▶ **YOUR ASSIGNMENT**
Please output every record below exactly as written, leaving out any pictures.

Start of DATA SUPPLIED

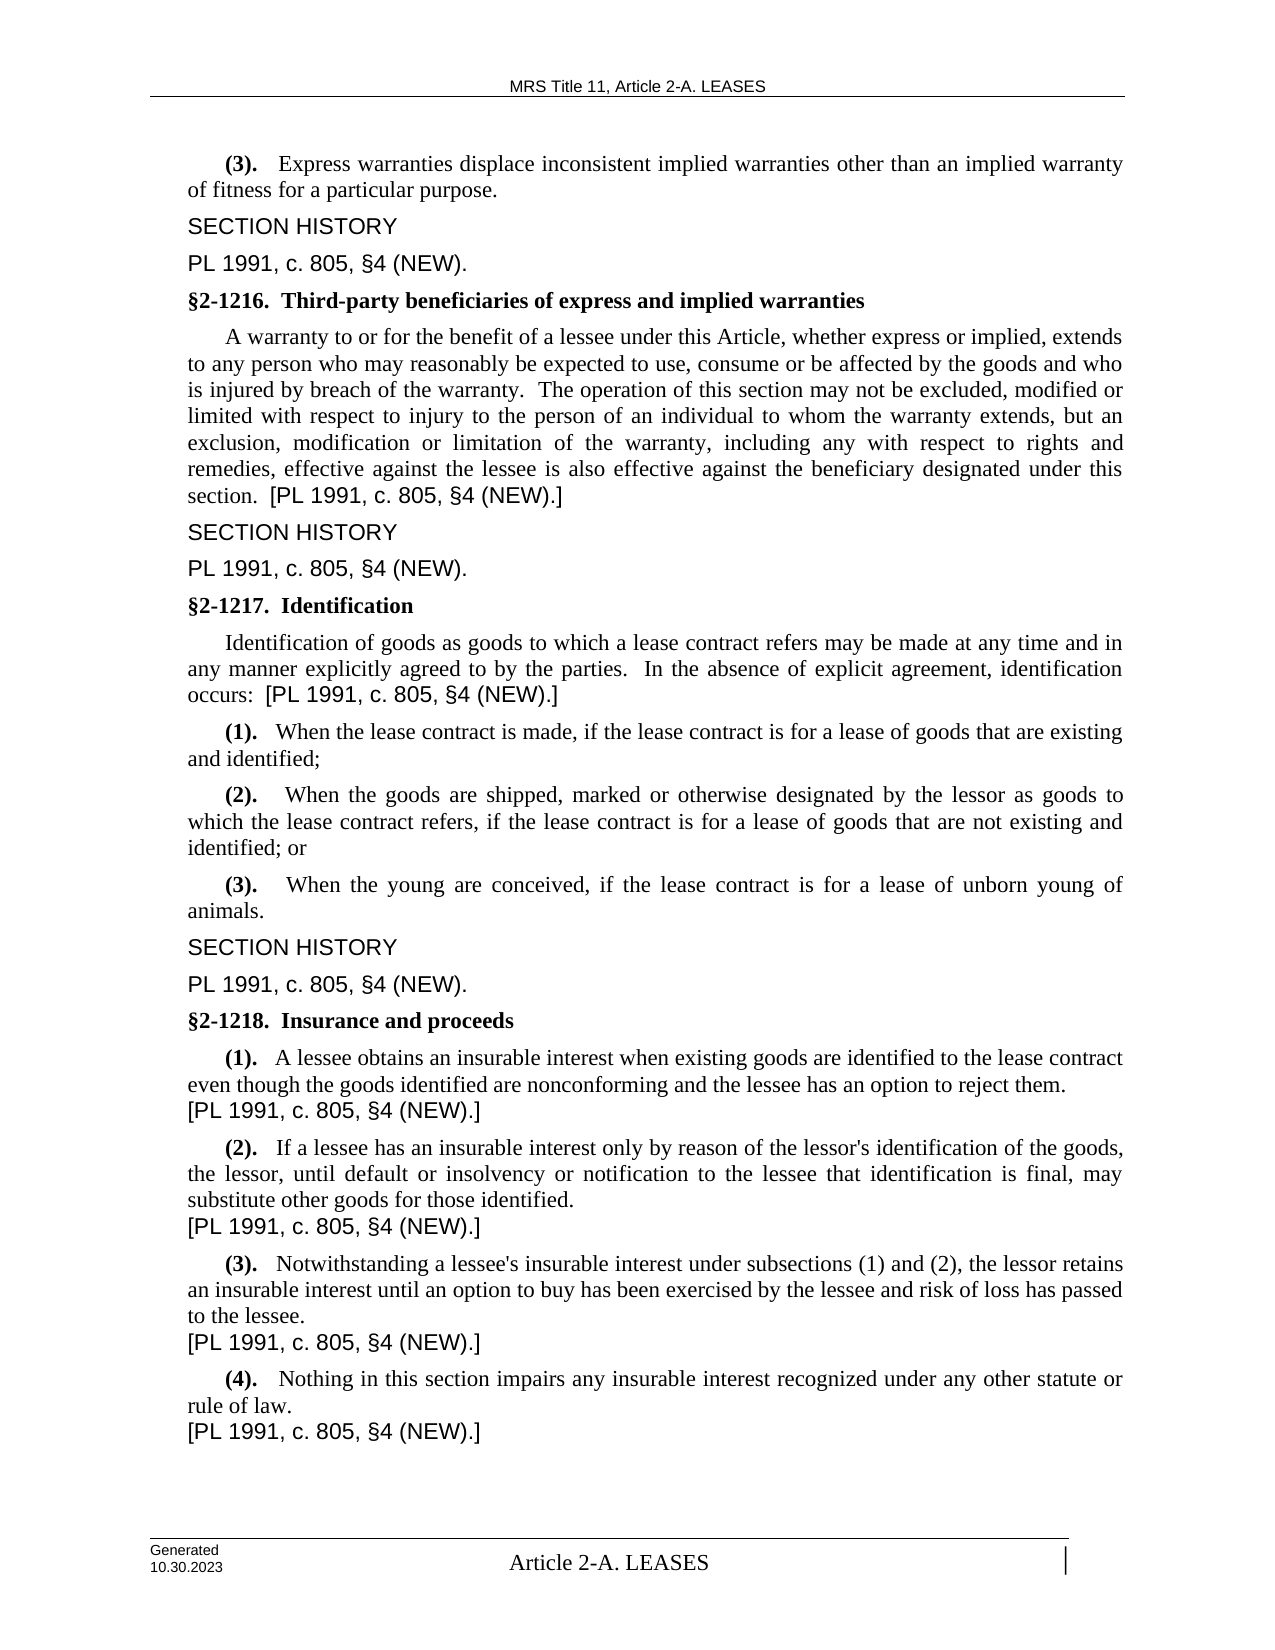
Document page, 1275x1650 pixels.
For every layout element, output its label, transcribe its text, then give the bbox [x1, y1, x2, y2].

text Identification of goods as goods to which a lease contract refers may be made at any time and in any manner explicitly agreed to by the parties. In the absence of explicit agreement, identification occurs: [PL 1991, c. 805, §4 (NEW).] [187, 629, 1125, 708]
text (1). A lessee obtains an insurable interest when existing goods are identified to the lease contract even though the goods identified are nonconforming and the lessee has an option to reject them. [187, 1044, 1125, 1097]
text [PL 1991, c. 805, §4 (NEW).] [187, 1213, 1125, 1239]
text [PL 1991, c. 805, §4 (NEW).] [187, 1329, 1125, 1355]
text (4). Nothing in this section impairs any insurable interest recognized under any other statute or rule of law. [187, 1366, 1125, 1418]
text A warranty to or for the benefit of a lessee under this Article, whether express or implied, extends to any person who may reasonably be expected to use, consume or be affected by the goods and who is injured by breach of the warranty. The operation of this section may not be excluded, modified or limited with respect to injury to the person of an individual to whom the warranty extends, but an exclusion, modification or limitation of the warranty, including any with respect to rights and remedies, effective against the lessee is also effective against the beneficiary designated under this section. [PL 1991, c. 805, §4 (NEW).] [187, 323, 1125, 508]
text PL 1991, c. 805, §4 (NEW). [187, 971, 1125, 997]
text PL 1991, c. 805, §4 (NEW). [187, 250, 1125, 276]
text PL 1991, c. 805, §4 (NEW). [187, 555, 1125, 582]
text §2-1217. Identification [187, 592, 1125, 618]
text [PL 1991, c. 805, §4 (NEW).] [187, 1418, 1125, 1444]
text SECTION HISTORY [187, 934, 1125, 960]
text (3). Express warranties displace inconsistent implied warranties other than an implied warranty of fitness for a particular purpose. [187, 150, 1125, 203]
text SECTION HISTORY [187, 213, 1125, 239]
text §2-1216. Third-party beneficiaries of express and implied warranties [187, 287, 1125, 313]
text SECTION HISTORY [187, 518, 1125, 545]
text (2). When the goods are shipped, marked or otherwise designated by the lessor as goods to which the lease contract refers, if the lease contract is for a lease of goods that are not existing and identified; or [187, 781, 1125, 861]
text [PL 1991, c. 805, §4 (NEW).] [187, 1097, 1125, 1123]
text (1). When the lease contract is made, if the lease contract is for a lease of goods that are existing and identified; [187, 718, 1125, 771]
text §2-1218. Insurance and proceeds [187, 1008, 1125, 1034]
text (2). If a lessee has an insurable interest only by reason of the lessor's identification of the goods, the lessor, until default or insolvency or notification to the lessee that identification is final, may substitute other goods for those identified. [187, 1134, 1125, 1213]
text (3). When the young are conceived, if the lease contract is for a lease of unborn young of animals. [187, 871, 1125, 924]
text (3). Notwithstanding a lessee's insurable interest under subsections (1) and (2), the lessor retains an insurable interest until an option to buy has been exercised by the lessee and risk of loss has passed to the lessee. [187, 1250, 1125, 1329]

End of DATA SUPPLIED

▶ **EXERCISE ANSWER**
Document page, 1275x1650 pixels.
For every layout element, output its label, transcribe its text, then give the bbox [x1, y1, x2, y2].

text Identification of goods as goods to which a lease contract refers may be made at any time and in any manner explicitly agreed to by the parties. In the absence of explicit agreement, identification occurs: [PL 1991, c. 805, §4 (NEW).] [187, 629, 1125, 708]
text (1). A lessee obtains an insurable interest when existing goods are identified to the lease contract even though the goods identified are nonconforming and the lessee has an option to reject them. [187, 1044, 1125, 1097]
text [PL 1991, c. 805, §4 (NEW).] [187, 1213, 1125, 1239]
text [PL 1991, c. 805, §4 (NEW).] [187, 1329, 1125, 1355]
text (4). Nothing in this section impairs any insurable interest recognized under any other statute or rule of law. [187, 1366, 1125, 1418]
text A warranty to or for the benefit of a lessee under this Article, whether express or implied, extends to any person who may reasonably be expected to use, consume or be affected by the goods and who is injured by breach of the warranty. The operation of this section may not be excluded, modified or limited with respect to injury to the person of an individual to whom the warranty extends, but an exclusion, modification or limitation of the warranty, including any with respect to rights and remedies, effective against the lessee is also effective against the beneficiary designated under this section. [PL 1991, c. 805, §4 (NEW).] [187, 323, 1125, 508]
text PL 1991, c. 805, §4 (NEW). [187, 971, 1125, 997]
text PL 1991, c. 805, §4 (NEW). [187, 250, 1125, 276]
text PL 1991, c. 805, §4 (NEW). [187, 555, 1125, 582]
text §2-1217. Identification [187, 592, 1125, 618]
text [PL 1991, c. 805, §4 (NEW).] [187, 1418, 1125, 1444]
text SECTION HISTORY [187, 934, 1125, 960]
text (3). Express warranties displace inconsistent implied warranties other than an implied warranty of fitness for a particular purpose. [187, 150, 1125, 203]
text SECTION HISTORY [187, 213, 1125, 239]
text §2-1216. Third-party beneficiaries of express and implied warranties [187, 287, 1125, 313]
text SECTION HISTORY [187, 518, 1125, 545]
text (2). When the goods are shipped, marked or otherwise designated by the lessor as goods to which the lease contract refers, if the lease contract is for a lease of goods that are not existing and identified; or [187, 781, 1125, 861]
text [PL 1991, c. 805, §4 (NEW).] [187, 1097, 1125, 1123]
text (1). When the lease contract is made, if the lease contract is for a lease of goods that are existing and identified; [187, 718, 1125, 771]
text §2-1218. Insurance and proceeds [187, 1008, 1125, 1034]
text (2). If a lessee has an insurable interest only by reason of the lessor's identification of the goods, the lessor, until default or insolvency or notification to the lessee that identification is final, may substitute other goods for those identified. [187, 1134, 1125, 1213]
text (3). When the young are conceived, if the lease contract is for a lease of unborn young of animals. [187, 871, 1125, 924]
text (3). Notwithstanding a lessee's insurable interest under subsections (1) and (2), the lessor retains an insurable interest until an option to buy has been exercised by the lessee and risk of loss has passed to the lessee. [187, 1250, 1125, 1329]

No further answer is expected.